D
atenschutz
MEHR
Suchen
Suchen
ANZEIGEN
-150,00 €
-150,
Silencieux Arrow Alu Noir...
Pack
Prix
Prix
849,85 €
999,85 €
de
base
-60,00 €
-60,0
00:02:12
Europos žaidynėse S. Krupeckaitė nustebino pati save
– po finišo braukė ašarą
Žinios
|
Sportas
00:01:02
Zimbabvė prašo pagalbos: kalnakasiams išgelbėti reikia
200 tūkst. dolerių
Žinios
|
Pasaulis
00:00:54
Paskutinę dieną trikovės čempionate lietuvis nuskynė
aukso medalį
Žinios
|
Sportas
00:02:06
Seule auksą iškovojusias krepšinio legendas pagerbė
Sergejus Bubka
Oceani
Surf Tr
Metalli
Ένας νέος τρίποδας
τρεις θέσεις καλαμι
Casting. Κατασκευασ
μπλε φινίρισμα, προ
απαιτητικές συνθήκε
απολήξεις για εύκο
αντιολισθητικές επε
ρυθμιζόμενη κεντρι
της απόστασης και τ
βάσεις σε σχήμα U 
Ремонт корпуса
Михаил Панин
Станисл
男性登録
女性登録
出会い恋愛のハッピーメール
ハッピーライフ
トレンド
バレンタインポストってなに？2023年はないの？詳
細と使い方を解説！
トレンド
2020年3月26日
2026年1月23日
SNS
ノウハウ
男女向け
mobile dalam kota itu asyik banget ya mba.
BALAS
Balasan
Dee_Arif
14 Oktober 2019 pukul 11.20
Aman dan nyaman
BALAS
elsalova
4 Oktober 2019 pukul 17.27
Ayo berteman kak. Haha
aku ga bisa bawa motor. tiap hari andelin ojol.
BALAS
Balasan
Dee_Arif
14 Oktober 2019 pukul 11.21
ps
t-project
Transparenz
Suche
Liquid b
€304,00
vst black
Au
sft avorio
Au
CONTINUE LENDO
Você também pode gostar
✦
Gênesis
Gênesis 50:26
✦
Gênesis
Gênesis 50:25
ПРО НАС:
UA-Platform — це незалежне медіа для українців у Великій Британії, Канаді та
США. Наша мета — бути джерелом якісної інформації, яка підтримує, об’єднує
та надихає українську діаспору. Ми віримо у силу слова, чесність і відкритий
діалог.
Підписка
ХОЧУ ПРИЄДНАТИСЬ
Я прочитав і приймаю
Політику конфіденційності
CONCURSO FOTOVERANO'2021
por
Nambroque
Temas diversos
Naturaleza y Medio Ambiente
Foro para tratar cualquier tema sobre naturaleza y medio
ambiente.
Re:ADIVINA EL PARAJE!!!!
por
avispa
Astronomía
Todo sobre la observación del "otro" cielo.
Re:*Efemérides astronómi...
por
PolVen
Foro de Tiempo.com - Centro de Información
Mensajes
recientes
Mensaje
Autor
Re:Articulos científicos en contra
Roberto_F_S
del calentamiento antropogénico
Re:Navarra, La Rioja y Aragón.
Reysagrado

........

▸ Try it: Every line above from the line with "Ремонт корпуса" to the line with "Naturaleza y Medio Ambiente", inclusive, must be returned exactly; no other line belongs in the reply.

▸ Result of this exercise:
Ремонт корпуса
Михаил Панин
Станисл
男性登録
女性登録
出会い恋愛のハッピーメール
ハッピーライフ
トレンド
バレンタインポストってなに？2023年はないの？詳
細と使い方を解説！
トレンド
2020年3月26日
2026年1月23日
SNS
ノウハウ
男女向け
mobile dalam kota itu asyik banget ya mba.
BALAS
Balasan
Dee_Arif
14 Oktober 2019 pukul 11.20
Aman dan nyaman
BALAS
elsalova
4 Oktober 2019 pukul 17.27
Ayo berteman kak. Haha
aku ga bisa bawa motor. tiap hari andelin ojol.
BALAS
Balasan
Dee_Arif
14 Oktober 2019 pukul 11.21
ps
t-project
Transparenz
Suche
Liquid b
€304,00
vst black
Au
sft avorio
Au
CONTINUE LENDO
Você também pode gostar
✦
Gênesis
Gênesis 50:26
✦
Gênesis
Gênesis 50:25
ПРО НАС:
UA-Platform — це незалежне медіа для українців у Великій Британії, Канаді та
США. Наша мета — бути джерелом якісної інформації, яка підтримує, об’єднує
та надихає українську діаспору. Ми віримо у силу слова, чесність і відкритий
діалог.
Підписка
ХОЧУ ПРИЄДНАТИСЬ
Я прочитав і приймаю
Політику конфіденційності
CONCURSO FOTOVERANO'2021
por
Nambroque
Temas diversos
Naturaleza y Medio Ambiente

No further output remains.